Si on laisse de côté les détails, on peut dire que sur ces questions la science n’a pas modifié l’opinion exprimée par Buffon. La plupart des géologues croient encore comme Buffon que la terre s’est refroidie de la périphérie au centre, que sa portion centrale est encore à une température très élevée, que l’eau et l’air se sont séparés des parties solides du globe lorsqu’il a commencé à se refroidir. Pendant longtemps même, on a pensé, comme Buffon, que certaines montagnes ou, du moins, leur « noyau », pour employer l’expression du savant naturaliste, dataient de l’époque où la croûte du globe était encore en fusion. Si cette opinion n’a plus cours, on admet du moins généralement qu’un grand nombre d’aspérités rocheuses de notre globe ont été poussées au dehors par éruption et proviennent des portions centrales encore en fusion de la terre.
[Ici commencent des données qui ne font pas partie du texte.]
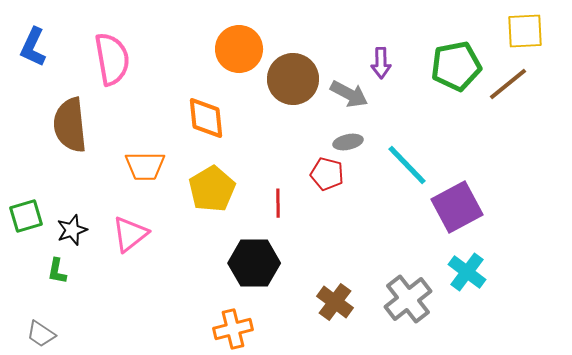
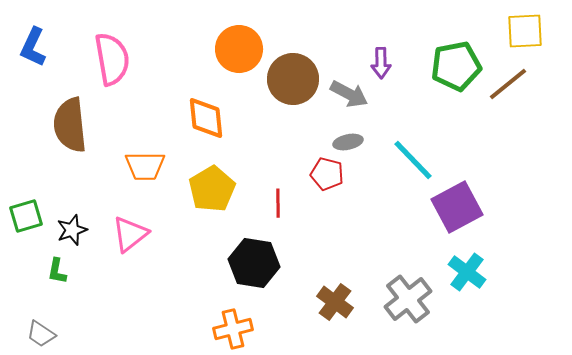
cyan line: moved 6 px right, 5 px up
black hexagon: rotated 9 degrees clockwise
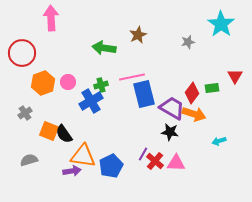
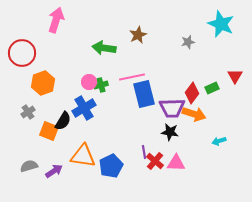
pink arrow: moved 5 px right, 2 px down; rotated 20 degrees clockwise
cyan star: rotated 12 degrees counterclockwise
pink circle: moved 21 px right
green rectangle: rotated 16 degrees counterclockwise
blue cross: moved 7 px left, 7 px down
purple trapezoid: rotated 148 degrees clockwise
gray cross: moved 3 px right, 1 px up
black semicircle: moved 1 px left, 13 px up; rotated 114 degrees counterclockwise
purple line: moved 1 px right, 2 px up; rotated 40 degrees counterclockwise
gray semicircle: moved 6 px down
purple arrow: moved 18 px left; rotated 24 degrees counterclockwise
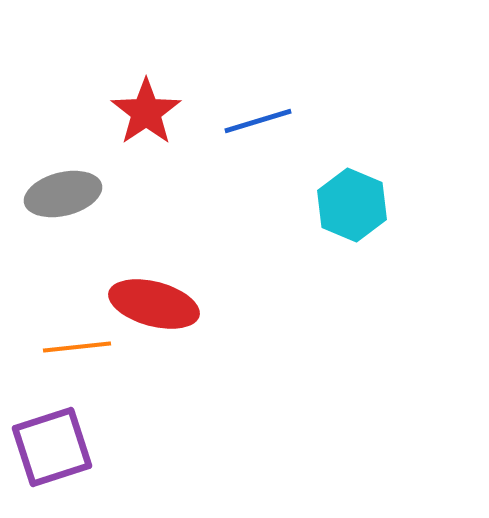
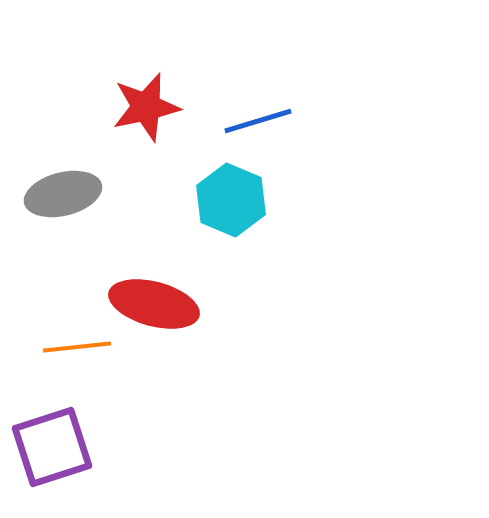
red star: moved 5 px up; rotated 22 degrees clockwise
cyan hexagon: moved 121 px left, 5 px up
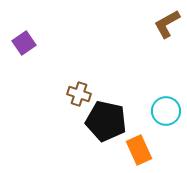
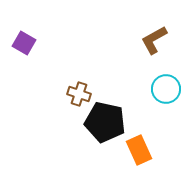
brown L-shape: moved 13 px left, 16 px down
purple square: rotated 25 degrees counterclockwise
cyan circle: moved 22 px up
black pentagon: moved 1 px left, 1 px down
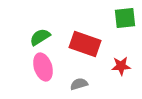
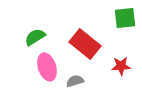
green semicircle: moved 5 px left
red rectangle: rotated 20 degrees clockwise
pink ellipse: moved 4 px right
gray semicircle: moved 4 px left, 3 px up
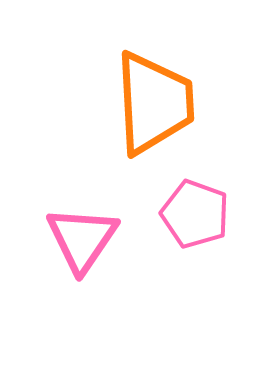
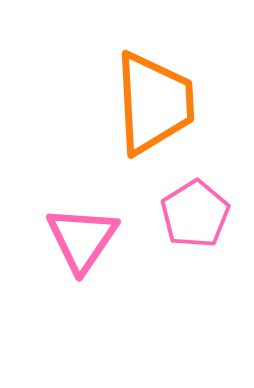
pink pentagon: rotated 20 degrees clockwise
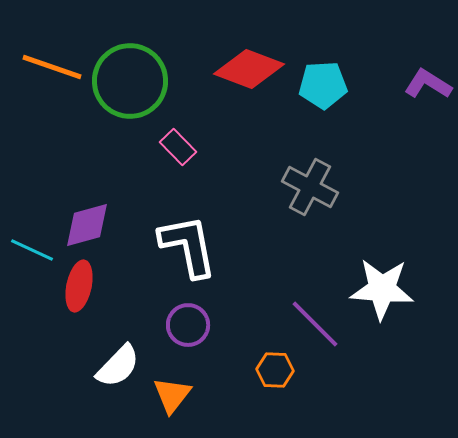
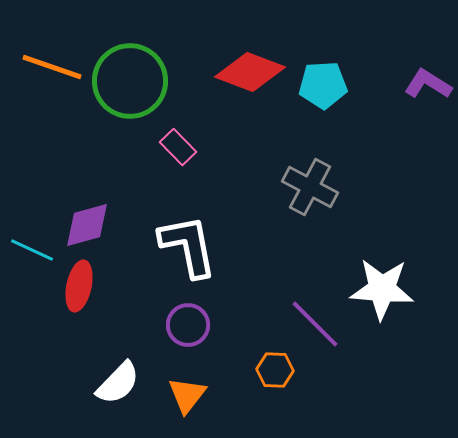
red diamond: moved 1 px right, 3 px down
white semicircle: moved 17 px down
orange triangle: moved 15 px right
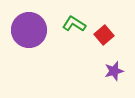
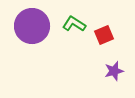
purple circle: moved 3 px right, 4 px up
red square: rotated 18 degrees clockwise
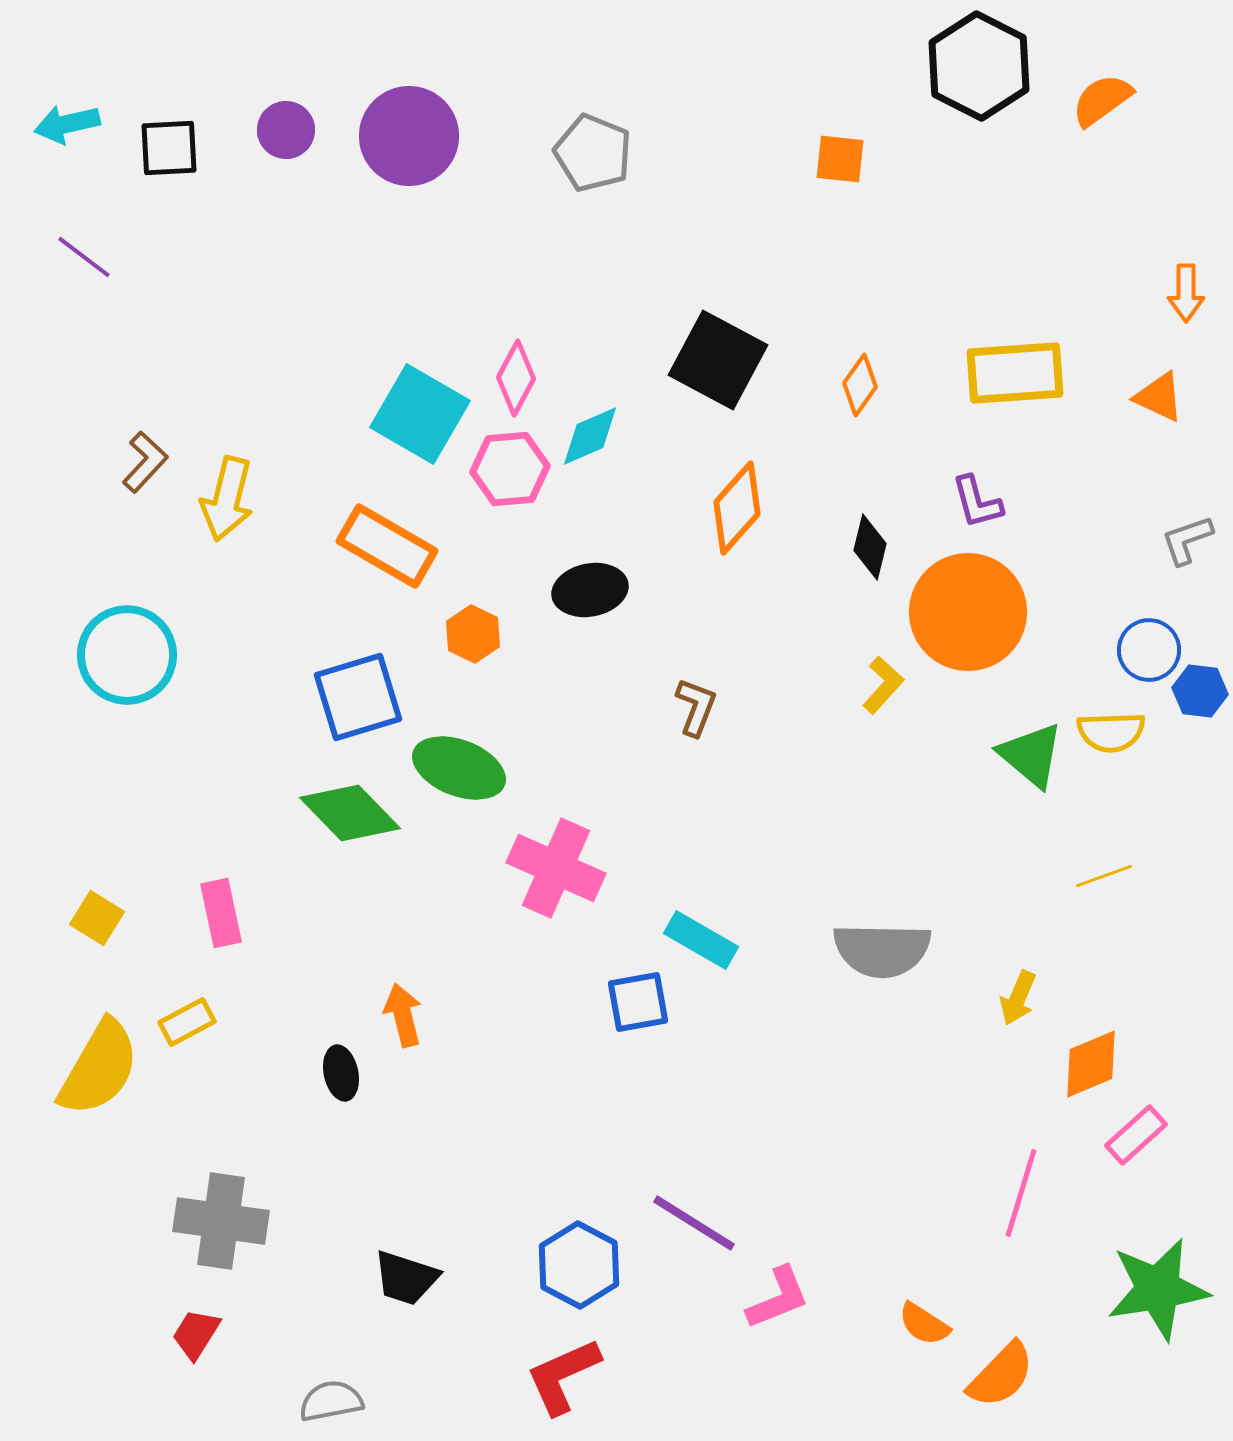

Il importe d’examiner avec soin chacune de ces questions.

Direction du refroidissement de la terre. Relativement à la direction dans laquelle s’est fait le refroidissement de notre globe et à l’existence d’un noyau terrestre encore en fusion, on peut dire que presque tous les géologues sont du même avis que Buffon, c’est-à-dire admettent que la terre s’est d’abord refroidie à la périphérie, et que son centre est encore composé de matières en fusion. Les motifs invoqués à l’appui de cette manière sont à peu près ceux que faisait valoir Buffon. En premier lieu, l’élévation graduelle de la température à mesure qu’on pénètre davantage dans la profondeur du sol. Buffon dit à cet égard[1] : « La surface de la terre est plus refroidie que son intérieur. Des expériences certaines et réitérées nous assurent que la masse entière du globe a une chaleur propre et tout à fait indépendante de celle du soleil. Cette chaleur nous est démontrée par la comparaison de nos hivers à nos étés[2] ; et on la reconnaît d’une manière encore plus palpable dès qu’on pénètre au dedans de la terre ; elle

  1. Époques de la nature, t. II, p. 5.
  2. Buffon était convaincu que la chaleur du soleil n’exerce, à la surface de la terre, qu’une influence peu considérable relativement à celle de la chaleur intérieure du globe. C’est pour cela qu’il attribue les saisons à cette dernière. Il commettait en cela une erreur sur laquelle nous aurons à revenir plus bas.